Multi-Region ARC Failover
A multi-region payment processing gateway deployed across us-east-1 (primary) and us-west-2 (standby). Customer transactions flow through an ALB-fronted Lambda function that validates cards via DynamoDB and records charges in an RDS PostgreSQL instance. Route 53 weighted routing directs all traffic to the primary region. When the primary region experiences an AZ impairment, ARC Zonal Shift removes the degraded AZ from the ALB's target pool. When a full regional failure occurs, an ARC Region Switch plan executes a coordinated failover - updating Route 53 health checks, shifting DNS to the standby region, and activating the secondary stack.
Services
| Service | Role |
|---|---|
| EC2 | VPCs, subnets (3 AZs x 2 regions), IGW, route tables, security groups |
| ELBv2 | ALB with Lambda target group per region, HTTPS listener, target health |
| Lambda | PayGate function per region, VPC-attached, environment variables for region/DB endpoints |
| DynamoDB | Cards table per region for card token validation, KMS encrypted |
| RDS | PostgreSQL ledger instance per region for charge records, KMS encrypted |
| Route 53 | Hosted zone, weighted A records (primary 100 / secondary 0), health checks |
| IAM | Lambda execution role, ARC execution role, ARC alarm role |
| KMS | CMK per region for DynamoDB SSE and RDS encryption |
| CloudWatch | ALB HealthyHostCount alarm, Lambda error metrics |
| ARC Zonal Shift | Managed resource registration, zonal shift start/cancel, practice run config |
| ARC Region Switch | Failover plan with Route53 health check steps, plan execution, cancel |
| ACM | TLS certificate for ALB HTTPS listeners |
Architecture
Route 53 (arc-payments.simfra.dev)
weighted: 100 -> primary, 0 -> secondary
+ health checks per region
|
+---------------+------------------+
| |
us-east-1 (primary) us-west-2 (standby)
| |
+----+----+ +----+----+
| ALB | <- ARC Zonal Shift | ALB |
+----+----+ +----+----+
1a 1b 1c 2a 2b 2c
| |
Lambda (paygate) Lambda (paygate)
| |
DynamoDB (cards) DynamoDB (cards)
RDS (ledger) RDS (ledger)
+----------------------------+
| ARC Region Switch |
| Plan: "payments-failover" |
| Step 1: Route53 HC flip |
| Step 2: DNS weight swap |
+----------------------------+
Application
PayGate is a simplified PCI-style payment gateway. Merchants call POST /v1/charges with a card token and amount. The Lambda handler validates the card token in DynamoDB, inserts a charge record into RDS with status pending, simulates authorization, and updates the charge to captured. The region field in responses proves which region served the request - critical for verifying that failover moved traffic.
Endpoints:
| Method | Path | Description |
|---|---|---|
GET |
/health |
Returns {"status":"ok","region":"<region>","az":"<az>"} |
POST |
/v1/charges |
Create a charge |
GET |
/v1/charges/{id} |
Retrieve a charge by ID |
What This Validates
- ARC Zonal Shift removing a degraded AZ from an ALB target pool
- ARC Region Switch executing a multi-step failover plan
- Route 53 weighted routing between primary and standby regions
- Practice run configuration for ARC managed resources
- Concurrent execution prevention (only one active plan execution per plan)

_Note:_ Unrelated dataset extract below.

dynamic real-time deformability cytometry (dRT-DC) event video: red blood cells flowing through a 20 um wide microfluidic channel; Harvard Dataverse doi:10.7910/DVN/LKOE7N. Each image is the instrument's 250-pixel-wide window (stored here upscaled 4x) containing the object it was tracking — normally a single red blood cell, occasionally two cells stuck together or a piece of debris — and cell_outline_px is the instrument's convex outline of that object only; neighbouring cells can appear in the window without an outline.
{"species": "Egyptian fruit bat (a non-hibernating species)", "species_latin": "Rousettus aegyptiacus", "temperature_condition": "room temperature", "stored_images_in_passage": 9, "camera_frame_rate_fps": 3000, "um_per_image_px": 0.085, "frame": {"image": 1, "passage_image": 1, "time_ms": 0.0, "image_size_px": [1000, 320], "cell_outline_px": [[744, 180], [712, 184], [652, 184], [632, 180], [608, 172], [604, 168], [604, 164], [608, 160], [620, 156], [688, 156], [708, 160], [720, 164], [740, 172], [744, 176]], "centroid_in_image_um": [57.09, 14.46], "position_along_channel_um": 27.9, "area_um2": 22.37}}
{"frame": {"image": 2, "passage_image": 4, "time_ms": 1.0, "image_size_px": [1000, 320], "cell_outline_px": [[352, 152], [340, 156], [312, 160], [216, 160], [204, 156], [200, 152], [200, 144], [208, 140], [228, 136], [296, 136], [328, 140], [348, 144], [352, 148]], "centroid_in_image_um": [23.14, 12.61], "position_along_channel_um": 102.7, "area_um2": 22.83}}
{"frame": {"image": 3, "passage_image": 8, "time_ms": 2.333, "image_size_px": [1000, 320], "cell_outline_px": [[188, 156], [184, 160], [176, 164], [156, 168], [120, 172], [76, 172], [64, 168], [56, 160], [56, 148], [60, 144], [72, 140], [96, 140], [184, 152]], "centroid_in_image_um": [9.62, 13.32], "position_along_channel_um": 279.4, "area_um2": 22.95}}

- Plan lifecycle: tag, update version, delete with active execution guard
- Two-region deployment with aliased Terraform providers (
aws.primary,aws.secondary) - KMS encryption across DynamoDB and RDS in both regions
- CloudWatch alarms driving ARC awareness
Test Coverage
Tests run in seven phases: infrastructure provisioning (Terraform apply, DynamoDB seeding), smoke checks (both ALBs active, Route 53 records present, health checks healthy), application integration tests (charges from primary region, invalid card token handling, round-trip charge retrieval), zonal shift tests (shift start/cancel/update, duplicate shift rejection, practice run config lifecycle), region switch failover tests (full plan execution, mid-flight cancellation, concurrent execution prevention, plan tagging and versioning), security validation (least-privilege IAM roles, KMS encryption, security group scope), and observability tests (ALB HealthyHostCount and Lambda Invocations metrics).